Alright, I was unable to get an exact repo, but I think I saw enough, plus combined with the logs, to figure out what happens:
1) The PingFailureAnalyzer call in onDead in ChannelPinger.java will occasionally fail for various reasons. NPE's, findClass failures. Not always, but sometimes. When this happens, the master will NOT call close on the channel. 2) Normally this appears to be fine. The channel is somehow replaced or null'd out through other means. I think in cases of process termination or other semi-orderly shutdowns the socket connection is notified. 3) However, let's say there is a network anomoly. Power outage, network cable unplugged, dropped connection not on the server/client side. In this case, the master will notice, potentially by noticing a failed ping. If it fails in the PingFailureAnalyzer code, it won't close the channel. 4) The slave comes back, say from a reboot, or the network cable is reinstalled, etc. and attempts to reconnect. The channel is not null, and we get the error.

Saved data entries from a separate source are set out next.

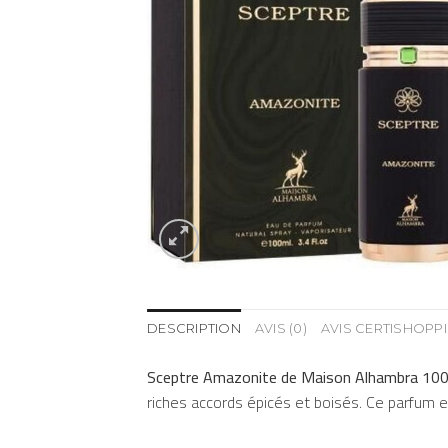
DESCRIPTION
AVIS (0)
AVIS CERTISHOPP
Sceptre Amazonite de Maison Alhambra 10
riches accords épicés et boisés. Ce parfum es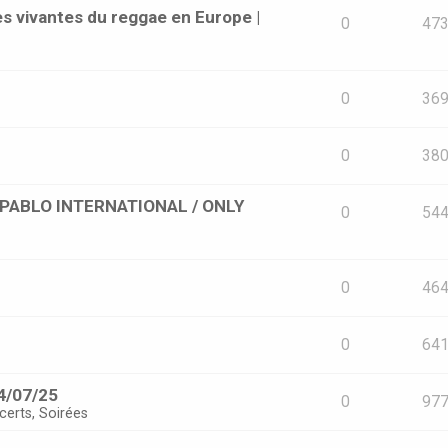
s vivantes du reggae en Europe |
0
47
0
36
0
38
 [PABLO INTERNATIONAL / ONLY
0
54
0
46
0
64
4/07/25
0
97
certs, Soirées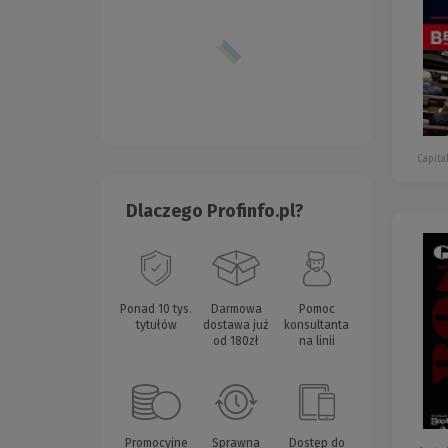
Capita
Dlaczego Profinfo.pl?
Ponad 10 tys.
Darmowa
Pomoc
tytułów
dostawa już
konsultanta
od 180zł
na linii
Promocyjne
Sprawna
Dostęp do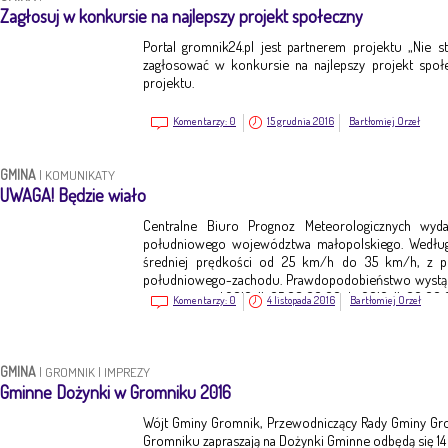
Zagłosuj w konkursie na najlepszy projekt społeczny
Portal gromnik24.pl jest partnerem projektu „Nie st
zagłosować w konkursie na najlepszy projekt społ
projektu.
Komentarzy:
0
15 grudnia 2016
Bartłomiej Orzeł
GMINA
|
KOMUNIKATY
UWAGA! Będzie wiało
Centralne Biuro Prognoz Meteorologicznych wyd
południowego województwa małopolskiego. Według
średniej prędkości od 25 km/h do 35 km/h, z 
południowego-zachodu. Prawdopodobieństwo wystąpi
jest ważne o d 2016-11-05 08:00:00 do 2016-11-06 00:00
Komentarzy:
0
4 listopada 2016
Bartłomiej Orzeł
GMINA
|
GROMNIK
|
IMPREZY
Gminne Dożynki w Gromniku 2016
Wójt Gminy Gromnik, Przewodniczący Rady Gminy Gr
Gromniku zapraszają na Dożynki Gminne odbędą się 14 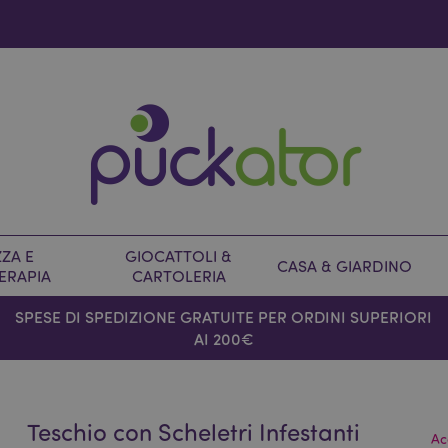
ZA E
GIOCATTOLI &
CASA & GIARDINO
ERAPIA
CARTOLERIA
SPESE DI SPEDIZIONE GRATUITE PER ORDINI SUPERIORI
AI 200€
Teschio con Scheletri Infestanti
Ac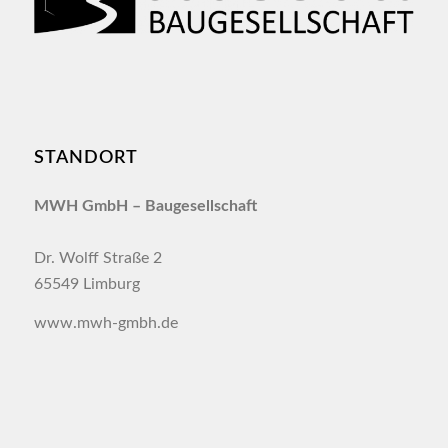
STANDORT
MWH GmbH –
Baugesellschaft
Dr. Wolff Straße 2
65549 Limburg
www.mwh-gmbh.de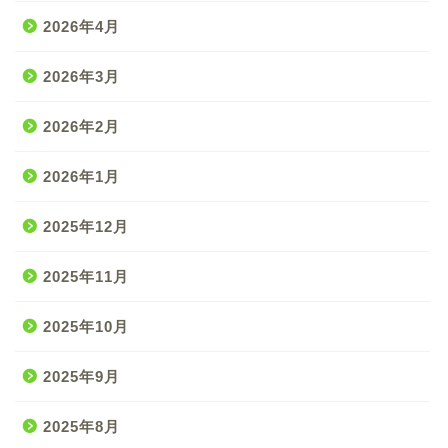
2026年4月
2026年3月
2026年2月
2026年1月
2025年12月
2025年11月
2025年10月
2025年9月
2025年8月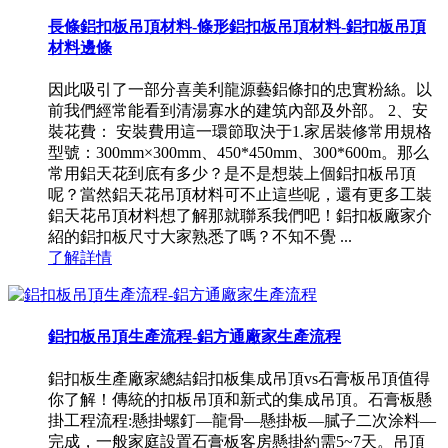
長條鋁扣板吊頂材料-條形鋁扣板吊頂材料-鋁扣板吊頂
材料邊條
因此吸引了一部分喜美利龍源藝鋁條扣的忠實粉絲。以
前我們經常能看到清湯寡水的建筑內部及外部。 2、安
裝花費： 安裝費用這一環節取決于1.家居裝修常用規格
型號：300mm×300mm、450*450mm、300*600m。那么
常用鋁天花到底有多少？是不是想裝上個鋁扣板吊頂
呢？當然鋁天花吊頂材料可不止這些呢，還有更多工裝
鋁天花吊頂材料想了解那就聯系我們吧！鋁扣板廠家介
紹的鋁扣板尺寸大家熟悉了嗎？不知不覺 ...
了解詳情
鋁扣板吊頂生產流程-鋁方通廠家生產流程
鋁扣板生產廠家總結鋁扣板集成吊頂vs石膏板吊頂值得
你了解！傳統的扣板吊頂和新式的集成吊頂。石膏板懸
掛工程流程:懸掛螺釘―龍骨―懸掛板―膩子二次涂料―
完成，一般家庭設置石膏板客房懸掛約需5~7天。吊頂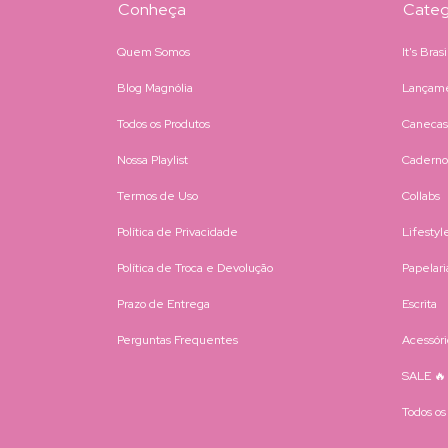
Conheça
Categ
Quem Somos
It's Bras
Blog Magnólia
Lançam
Todos os Produtos
Canecas
Nossa Playlist
Caderno
Termos de Uso
Collabs
Política de Privacidade
Lifestyl
Política de Troca e Devolução
Papelari
Prazo de Entrega
Escrita
Perguntas Frequentes
Acessóri
SALE 🔥
Todos os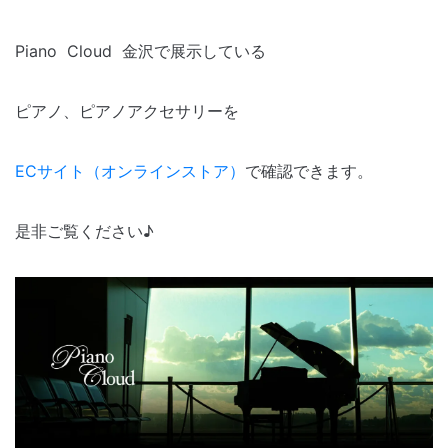
Piano Cloud 金沢で展示している
ピアノ、ピアノアクセサリーを
ECサイト（オンラインストア）
で確認できます。
是非ご覧ください♪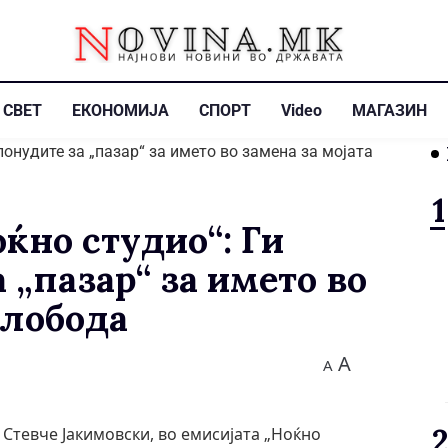
СВЕТ
ЕКОНОМИЈА
СПОРТ
Video
МАГАЗИН
ќно студио“: Ги
 „пазар“ за името во
слобода
A
A
тевче Јакимовски, во емисијата „Ноќно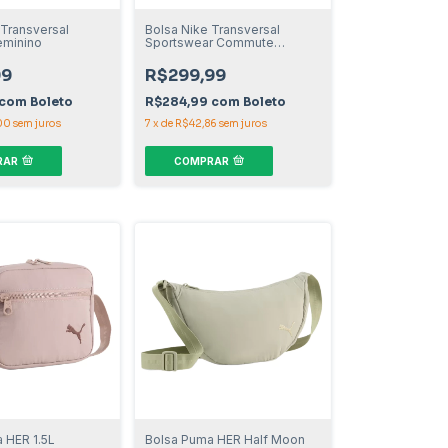
 Transversal
Bolsa Nike Transversal
eminino
Sportswear Commute
Feminino
99
R$299,99
com
Boleto
R$284,99
com
Boleto
00
sem juros
7
x
de
R$42,86
sem juros
RAR
COMPRAR
 HER 1.5L
Bolsa Puma HER Half Moon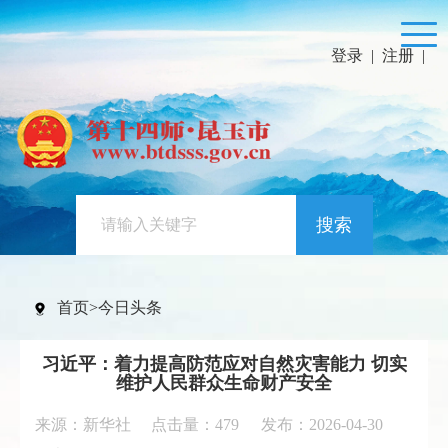
登录
|
注册
|
搜索
首页
>
今日头条
习近平：着力提高防范应对自然灾害能力 切实
维护人民群众生命财产安全
来源：新华社 点击量：
479
发布：2026-04-30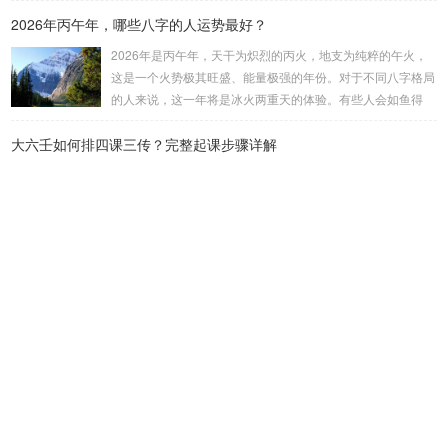
属性：大安：位于食指根部，属木，青龙，主数1、4、5，大
2026年丙午年，哪些八字的人运势最好？
吉。留连：位于食指指尖，属水，玄武，主数2、7、8，凶。
速喜：位于中指指尖，属火，朱雀，主数3、6、9，吉。赤
2026年是丙午年，天干为炽烈的丙火，地支为纯粹的午火，
口：位于无名指指尖，属金，白虎，主数4、1、2，凶。小
这是一个火势极其旺盛、能量极强的年份。对于不同八字格局
吉：位于无名指根部，属木，六合，主数5、3、8，吉。空
的人来说，这一年将是冰火两重天的体验。有些人会如鱼得
亡：位于中指根部，属土，勾陈，...
水，运势冲天；而有些人则会倍感煎熬，挑战重重。核心原
大六壬如何排四课三传？完整起课步骤详解
理：吉凶在于平衡与需求八字讲究五行平衡与“喜用神”。喜用
神就是那个能对你的命局起到最好平衡、补助作用的五行。20
大六壬的起课过程，犹如搭建一座精密的占卜模型，每一步都
26年丙午，是火力全开的一年。因此：八字命局中“喜火”、“用
逻辑严谨。我们将以一个具体案例来演示：公历2023年10月2
火”的人，等于得到了天地最强能量的帮助，犹如天降神助，
7日14点30分（北京时间）。推算地点为北京。第一步：明确
运势自然一飞冲天。八字命局中“忌火”的人...
概念与准备工具四课：事物的四个发展阶段或矛盾的四个层
最近发表
面。它是分析事体现状的基石。三传：事物发展、演变的三个
核心过程（发用、移易、归计）。它是推演事态发展的主线。
阴宅"吉凶感应"：如何判断阴宅的影响
你需要：一张空白的天地盘（内含十二地支）、月将、当天日
阴宅"进阶技法"：阴宅风水的最高境界——形气合一
干日支。第二步：核心步骤——排四课四课是“三传”之母，此
步必须精准。1. 定月将（布“天盘”的...
阴宅"阴德感应"：阴德如何影响风水
阴宅"进阶技法"：常见问题的处理方法
上坟顺序有讲究：先拜祖坟还是父坟？老人说拜错损三代福运，真
不是迷信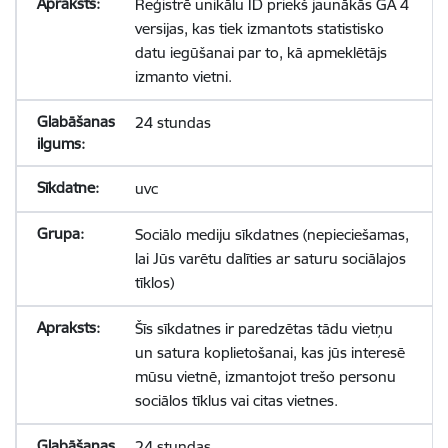
Reģistrē unikālu ID priekš jaunākās GA 4
versijas, kas tiek izmantots statistisko
datu iegūšanai par to, kā apmeklētājs
izmanto vietni.
24 stundas
uvc
Sociālo mediju sīkdatnes (nepieciešamas,
lai Jūs varētu dalīties ar saturu sociālajos
tīklos)
Šīs sīkdatnes ir paredzētas tādu vietņu
un satura koplietošanai, kas jūs interesē
mūsu vietnē, izmantojot trešo personu
sociālos tīklus vai citas vietnes.
24 stundas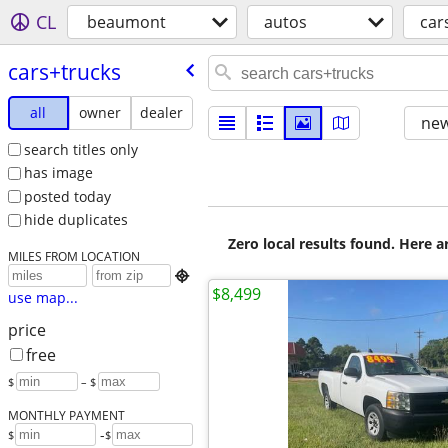
CL
beaumont
autos
car
cars+trucks
all
owner
dealer
new
search titles only
has image
posted today
hide duplicates
Zero local results found. Here 
MILES FROM LOCATION

$8,499
use map...
price
free
$
– $
MONTHLY PAYMENT
-
$
$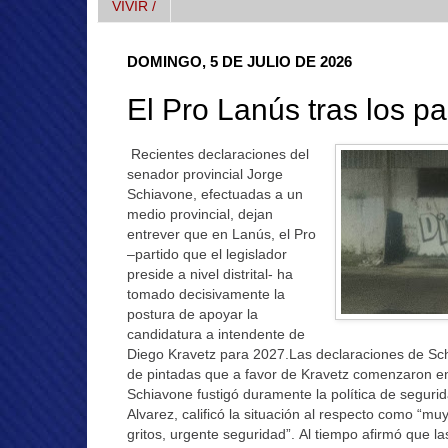
VIVIR /
DOMINGO, 5 DE JULIO DE 2026
El Pro Lanús tras los p
Recientes declaraciones del
senador provincial Jorge
Schiavone, efectuadas a un
medio provincial, dejan
entrever que en Lanús, el Pro
–partido que el legislador
preside a nivel distrital- ha
tomado decisivamente la
postura de apoyar la
candidatura a intendente de
Diego Kravetz para 2027.Las declaraciones de S
de pintadas que a favor de Kravetz comenzaron en 
Schiavone fustigó duramente la política de seguri
Alvarez, calificó la situación al respecto como “
muy
gritos, urgente seguridad”. Al tiempo afirmó que l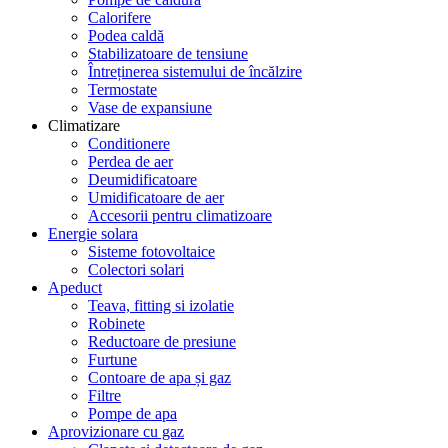
Calorifere
Podea caldă
Stabilizatoare de tensiune
Întreținerea sistemului de încălzire
Termostate
Vase de expansiune
Climatizare
Conditionere
Perdea de aer
Deumidificatoare
Umidificatoare de aer
Accesorii pentru climatizoare
Energie solara
Sisteme fotovoltaice
Colectori solari
Apeduct
Teava, fitting si izolatie
Robinete
Reductoare de presiune
Furtune
Contoare de apa și gaz
Filtre
Pompe de apa
Aprovizionare cu gaz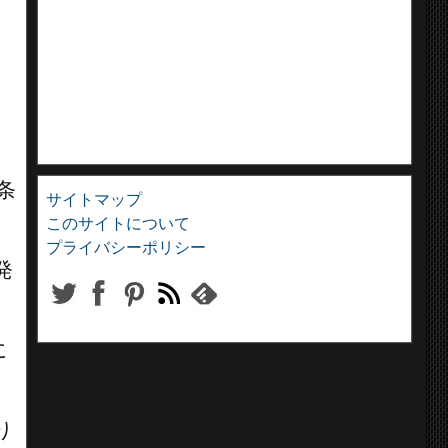
条
サイトマップ
このサイトについて
プライバシーポリシー
発
に
り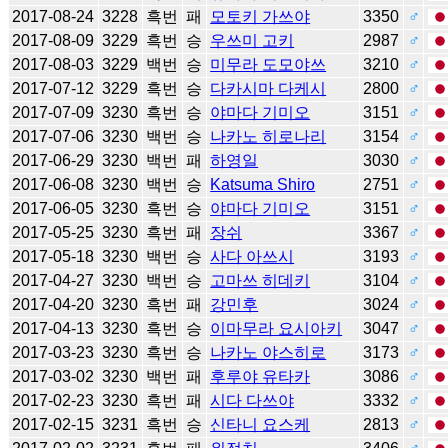
2017-08-24
3228
흑번
패
모토키 가쓰야
3350
♂
2017-08-09
3229
흑번
승
우쓰미 고키
2987
♂
2017-08-03
3229
백번
승
미무라 도모야쓰
3210
♂
2017-07-12
3229
흑번
승
다카시마 다케시
2800
♂
2017-07-09
3230
흑번
승
야마다 기미오
3151
♂
2017-07-06
3230
백번
승
나카노 히로나리
3154
♂
2017-06-29
3230
백번
패
하영일
3030
♂
2017-06-08
3230
백번
승
Katsuma Shiro
2751
♂
2017-06-05
3230
흑번
승
야마다 기미오
3151
♂
2017-05-25
3230
흑번
패
장쉬
3367
♂
2017-05-18
3230
백번
승
사다 아쓰시
3193
♂
2017-04-27
3230
백번
승
고마쓰 히데키
3104
♂
2017-04-20
3230
흑번
패
강민후
3024
♂
2017-04-13
3230
흑번
승
이마무라 요시아키
3047
♂
2017-03-23
3230
흑번
승
나카노 야스히로
3173
♂
2017-03-02
3230
백번
패
후루야 유타카
3086
♂
2017-02-23
3230
흑번
패
시다 다쓰야
3332
♂
2017-02-15
3231
흑번
승
신타니 요스케
2813
♂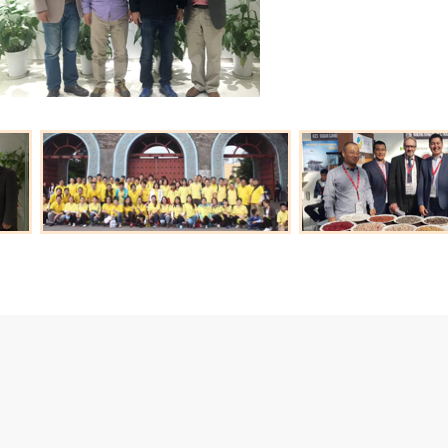
业工作经历与管理经验。 自成立
胜、立已达人、和谐共赢的经营
开拓国际市场，目前，公司已经
营业执照
江苏省农产品进出口企业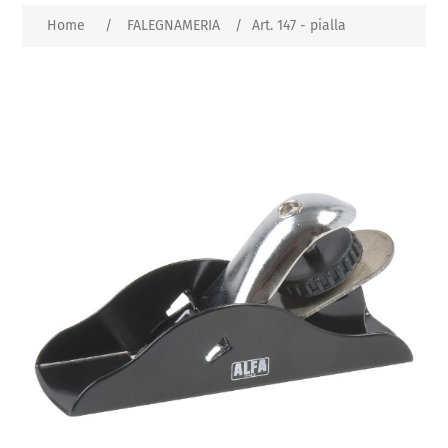
Home
/
FALEGNAMERIA
/
Art. 147 - pialla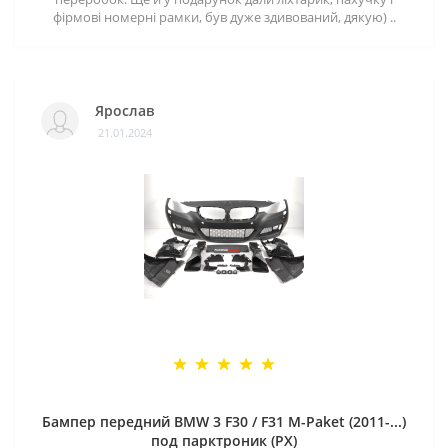
фірмові номерні рамки, був дуже здивований, дякую) ..
Ярослав
21.01.2024
Бампер передний BMW 3 F30 / F31 M-Paket (2011-...)
под парктроник (PX)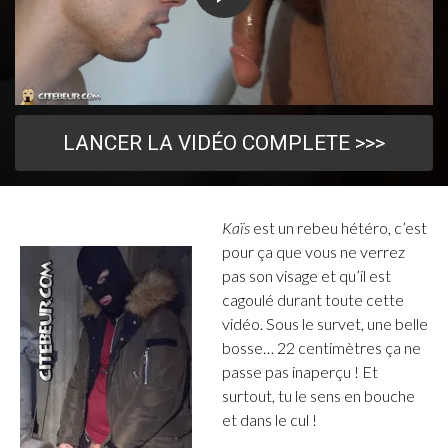
LANCER LA VIDÉO COMPLETE >>>
Kaïs
est un rebeu hétéro, c’est
pour ça que vous ne verrez
pas son visage et qu’il est
cagoulé durant toute cette
vidéo. Sous le survet, une belle
bosse… 22 centimètres ça ne
passe pas inaperçu ! Et
surtout, tu le sens en bouche
et dans le cul !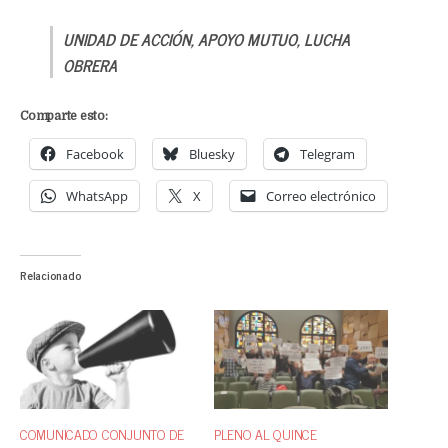
UNIDAD DE ACCIÓN, APOYO MUTUO, LUCHA
OBRERA
Comparte esto:
Facebook
Bluesky
Telegram
WhatsApp
X
Correo electrónico
Relacionado
COMUNICADO CONJUNTO DE
PLENO AL QUINCE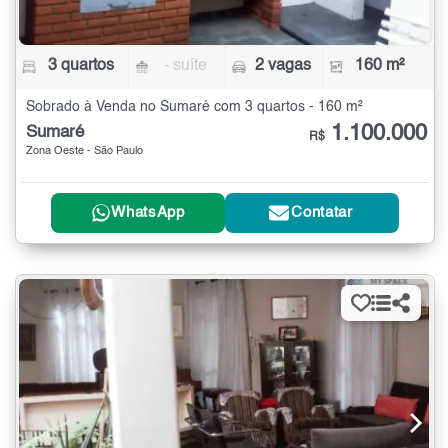
3 quartos
- suíte
2 vagas
160 m²
Sobrado à Venda no Sumaré com 3 quartos - 160 m²
1.100.000
Sumaré
R$
Zona Oeste - São Paulo
WhatsApp
Contatar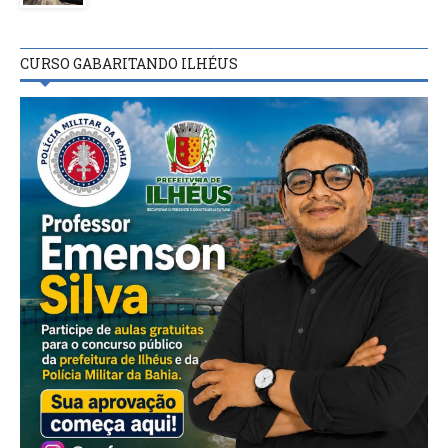
CURSO GABARITANDO ILHÉUS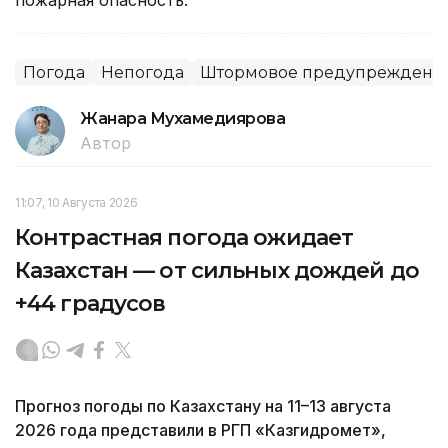
пожарная опасность.
Погода
Непогода
Штормовое предупреждени
Жанара Мухамедиярова
Автор
11:07, 10 Августа 2026
Контрастная погода ожидает
Казахстан — от сильных дождей до
+44 градусов
Прогноз погоды по Казахстану на 11–13 августа
2026 года представили в РГП «Казгидромет»,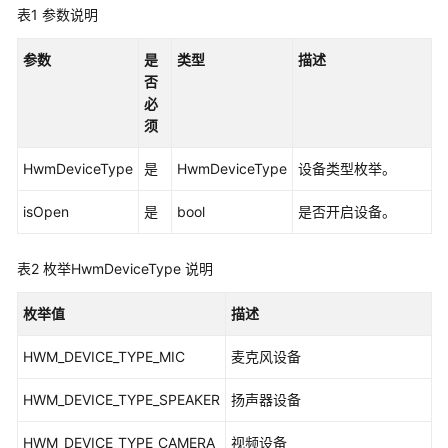
入
表1
参数说明
门
参数
是
类型
描述
管
否
理
必
员
须
指
南
HwmDeviceType
是
HwmDeviceType
设备类型枚举。
视
isOpen
是
bool
是否开启设备。
频
会
表2
枚举HwmDeviceType 说明
议
用
枚举值
描述
户
指
HWM_DEVICE_TYPE_MIC
麦克风设备
南
HWM_DEVICE_TYPE_SPEAKER
扬声器设备
网
络
HWM_DEVICE_TYPE_CAMERA
视频设备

I think the keys to the repro are the lack of a "Terminate" text in the slave log and the definite issue of not closing the channel when an exception is seen in the PFA. The lack of terminate indicates there was not an orderly shutdown of the channel on the client side.
So, the fix would be to wrap the call to the PFA in a try catch to ensure that channel.close() is in fact called.
The issues I was seeing in my installation have subsided, but this fix was made as they were tailing off, and I think I did not see any already connected errors after that.
|